Biden needs to restore Obama rule for faith-based organizations

Given what's at stake for families, faith-based regulations about social service organizations should not take years to put in place.

President Donald Trump passes out pens after signing the White House Faith and Opportunity Initiative executive order during a National Day of Prayer event in the Rose Garden of the White House on May 3, 2018, in Washington. RNS photo by Adelle M. Banks

(RNS) — On May 3, 2018, a National Day of Prayer, President Donald Trump convened a Rose Garden photo-op to sign an executive order instituting the White House Faith and Opportunity Initiative.
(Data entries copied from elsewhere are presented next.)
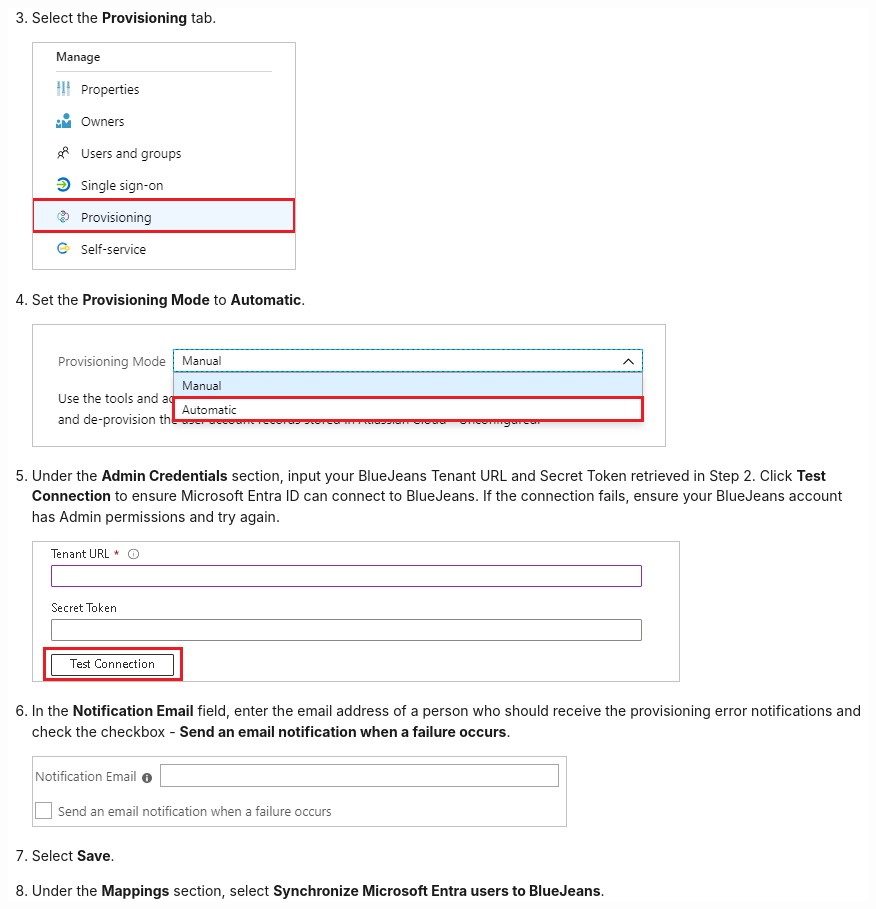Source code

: 3. Select the **Provisioning** tab.

	![Screenshot of the Manage options with the Provisioning option called out.](common/provisioning.png)

4. Set the **Provisioning Mode** to **Automatic**.

	![Provisioning tab automatic](common/provisioning-automatic.png)

5. Under the **Admin Credentials** section, input your BlueJeans Tenant URL and Secret Token retrieved in Step 2. Click **Test Connection** to ensure Microsoft Entra ID can connect to BlueJeans. If the connection fails, ensure your BlueJeans account has Admin permissions and try again.

 	![Token](common/provisioning-testconnection-tenanturltoken.png)


6. In the **Notification Email** field, enter the email address of a person who should receive the provisioning error notifications and check the checkbox - **Send an email notification when a failure occurs**.

	![Notification Email](common/provisioning-notification-email.png)

7. Select **Save**.

8. Under the **Mappings** section, select **Synchronize Microsoft Entra users to BlueJeans**.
This was the belated Trumpian iteration of the White House Office of Faith-based and Community Initiatives created by George W. Bush in 2001 and recreated by Barack Obama as the Office of Faith-Based and Neighborhood Partnerships in 2009.

But where the Bush and Obama offices had identifiable staff members and visible activities, Trump’s appeared to be merely a Potemkin exercise in advertising his devotion to religious liberty. It took another year and a half for the White House to announce that Trump favorite Paula White, a Florida televangelist, would be leading the Initiative as its “adviser.”
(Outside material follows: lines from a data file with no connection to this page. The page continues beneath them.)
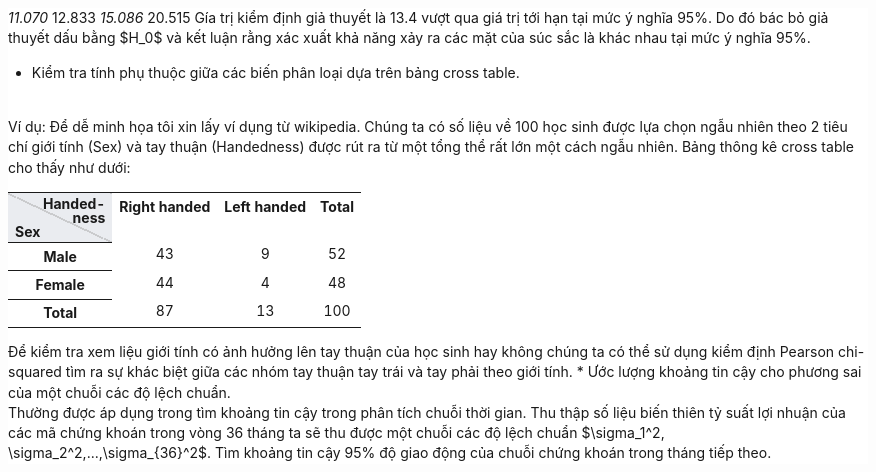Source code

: <td><i>11.070</i></td>
<td>12.833</td>
<td><i>15.086</i></td>
<td>20.515
</td></tr></tbody></table>
Gía trị kiểm định giả thuyết là 13.4 vượt qua giá trị tới hạn tại mức ý nghĩa 95%. Do đó bác bỏ giả thuyết dấu bằng $H_0$ và kết luận rằng xác xuất khả năng xảy ra các mặt của súc sắc là khác nhau tại mức ý nghĩa 95%.


* Kiểm tra tính phụ thuộc giữa các biến phân loại dựa trên bảng cross table.
<br/>
Ví dụ: Để dễ minh họa tôi xin lấy ví dụng từ wikipedia. Chúng ta có số liệu về 100 học sinh được lựa chọn ngẫu nhiên theo 2 tiêu chí giới tính (Sex) và tay thuận (Handedness) được rút ra từ một tổng thể rất lớn một cách ngẫu nhiên. Bảng thông kê cross table cho thấy như dưới:
<table style="margin-left:auto;margin-right:auto;text-align:center;">
<tbody><tr>
<th style="background:linear-gradient(to top right,#eaecf0 49.5%,#aaa 49.5%,#aaa 50.5%,#eaecf0 50.5%);line-height:1;">
    <div style="margin-left:2em;text-align:right;">Handed-<br>ness</div>
    <div style="margin-right:2em;text-align:left;">Sex</div>
    </th>
    <th>Right handed</th>
    <th>Left handed</th>
    <th>Total
    </th></tr>
    <tr>
    <th>Male
    </th>
    <td>43</td>
    <td>9</td>
    <td>52
    </td></tr>
    <tr>
    <th>Female
    </th>
    <td>44</td>
    <td>4</td>
    <td>48
    </td></tr>
    <tr>
    <th>Total
    </th>
    <td>87</td>
    <td>13</td>
    <td>100
</td></tr>
</tbody>
</table>
Để kiểm tra xem liệu giới tính có ảnh hưởng lên tay thuận của học sinh hay không chúng ta có thể sử dụng kiểm định Pearson chi-squared tìm ra sự khác biệt giữa các nhóm tay thuận tay trái và tay phải theo giới tính.
* Ước lượng khoảng tin cậy cho phương sai của một chuỗi các độ lệch chuẩn. 
<br/>
Thường được áp dụng trong tìm khoảng tin cậy trong phân tích chuỗi thời gian. Thu thập số liệu biến thiên tỷ suất lợi nhuận của các mã chứng khoán trong vòng 36 tháng ta sẽ thu được một chuỗi các độ lệch chuẩn $\sigma_1^2, \sigma_2^2,...,\sigma_{36}^2$. Tìm khoảng tin cậy 95% độ giao động của chuỗi chứng khoán trong tháng tiếp theo.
Behind the facade, however, was a serious effort to deregulate.


Trump’s executive order tipped it off by striking a subsection of a 2010 Obama executive order that required faith-based social service providers who receive federal funds to refer potential clients who objected to their religious character to an alternative provider — a Christian who doesn’t want to go to a Hindu food pantry adorned with images of Ganesh and Lakshmi, for instance, or a Jew who doesn’t want to go to a church homeless shelter where he’s asked to participate in a Bible study. 


RELATED: Biden signs executive order reestablishing White House faith office


It took until April 2016 for the regulatory process to be completed and the Obama rule put in place. The inverse process to undo it under Trump, undertaken by nine agencies, from the Department of Agriculture to the Department of Veterans Affairs, also took two and a half years. On December 17, the outgoing administration published its deregulatory rule, which went into effect January 19, the day before Trump left office.

Where the Obama rule was designed to protect the religious liberty of beneficiaries, the new rule seeks to “protect the religious liberty of faith-based organizations.” It repeatedly dismisses the concerns of beneficiaries as “hypothetical.” Requiring federally funded faith-based organizations to provide notice of, and referral to, alternative providers is deemed unconstitutional compelled speech.

On January 19, a group of liberal advocacy groups and faith-based providers filed a lawsuit in the Southern District of New York to overturn the 2020 rule. The plaintiffs, who include MAZON: A Jewish Response To Hunger, several LGBT and atheist organizations, and the Hindu American Foundation, cite a wide range of non-hypothetical examples of beneficiaries being subjected to discriminatory religious behavior and messaging by faith-based social service providers.

Fast forward to last week, when President Biden signed an executive order nixing Trump’s executive order and reestablishing Obama’s Office of Faith-based and Neighborhood Partnerships. To run it, Biden put in charge Melissa Rogers, the lawyer who ran the office during Obama’s second term. An old-time Baptist devoted to church-state separation, Rogers was more responsible than anyone for the 2016 rule.

So now everything reverts to that rule, right? Not so fast.

“This executive order, like Trump’s, is a signal of a different direction,” said Jennifer Pizer, law and policy director for Lambda Legal, which is helping to represent the plaintiffs. “It’s an important statement but it doesn’t get all the work done.” 

Getting all the work done means that, unless the federal court invalidates the Trump rule, the agencies that undid the Obama rule must now go through a process of re-regulation. Thus far, there has been no statement from the Biden administration that they will.



RELATED: Biden signals willingness to dialogue with bishops and other faith leaders


Assuming they do, it shouldn’t have to take the ridiculous six years it took the Obama administration to put its rule in place. Nor should it take the 30 months the Trump administration took to undo it. Given the pending lawsuit, I’d advise half a year, tops.

The Establishment Clause forbids government from pushing Americans toward particular religious practices or identification. However you judge the legitimacy, wisdom or efficacy of faith-based social service provision, a federally funded faith-based provider should at minimum be required to notify and refer to an alternative provider anyone who has a religious objection to receiving its services.

What else is the constitutional guarantee of religious liberty for?